▸ **Excerpted passage**:
-- Opening Marker --

CHIPPENDALE: Yeah. I love thinking about these worlds of comics. I love it. Reading The Lord of the Rings or whatever, I thought, “This is it, making a well thought out world is it. It just seems amazing.” But after a while, you’ve got to get up and affect your real world.
NADEL: By building something?
CHIPPENDALE: Yeah. I feel like I’ve got to make some of those things I do on paper.
CHIPPENDALE: I get restless, I guess. It’s really weak to just draw all the time. You can sit at your desk and imagine all you want, but your body’s shriveling up.
NADEL: But J.RR. Tolkein wasn’t building things —
CHIPPENDALE: Yeah, Jack London never left his fucking house.
NADEL: There are two levels: in mediocre superhero comics, where the world isn’t that well thought out, and another —
CHIPPENDALE: Where the world’s really thought out.

-- Closing Marker --

▸ **What you are asked to do**:
Write out the interview about comics word for word, from "CHIPPENDALE: I get" up to and including "really thought out.".

▸ **Supplied information**:
-- Opening Marker --

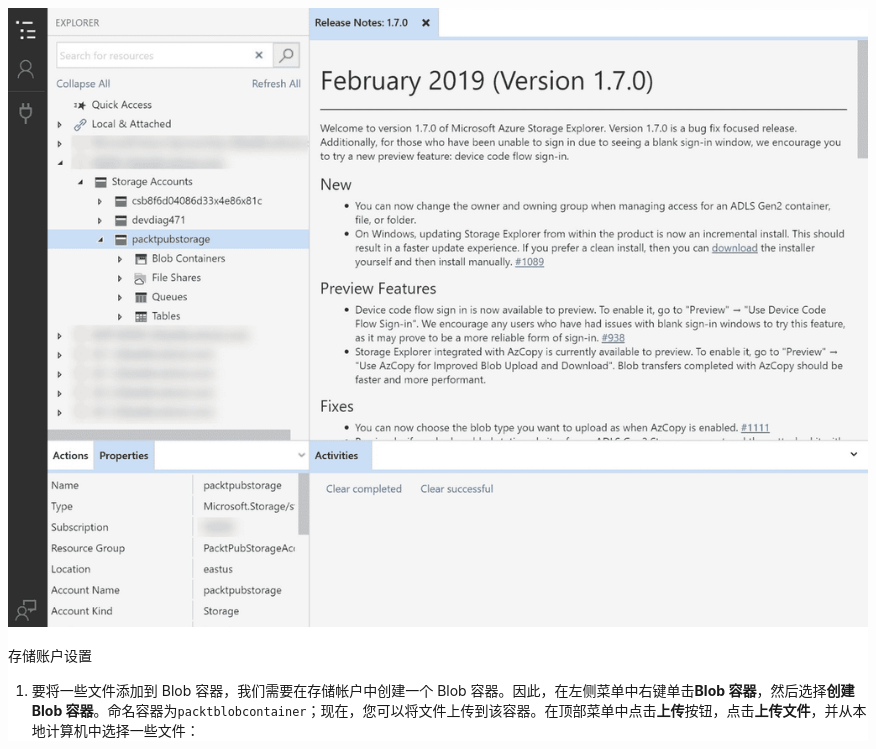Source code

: ![](img/ed9a9783-5750-4cb0-b342-b5cf8c88ce93.png)

存储账户设置

1.  要将一些文件添加到 Blob 容器，我们需要在存储帐户中创建一个 Blob 容器。因此，在左侧菜单中右键单击**Blob 容器**，然后选择**创建 Blob 容器**。命名容器为`packtblobcontainer`；现在，您可以将文件上传到该容器。在顶部菜单中点击**上传**按钮，点击**上传文件**，并从本地计算机中选择一些文件：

-- Closing Marker --

▸ **Your solution**:
CHIPPENDALE: I get restless, I guess. It’s really weak to just draw all the time. You can sit at your desk and imagine all you want, but your body’s shriveling up.
NADEL: But J.RR. Tolkein wasn’t building things —
CHIPPENDALE: Yeah, Jack London never left his fucking house.
NADEL: There are two levels: in mediocre superhero comics, where the world isn’t that well thought out, and another —
CHIPPENDALE: Where the world’s really thought out.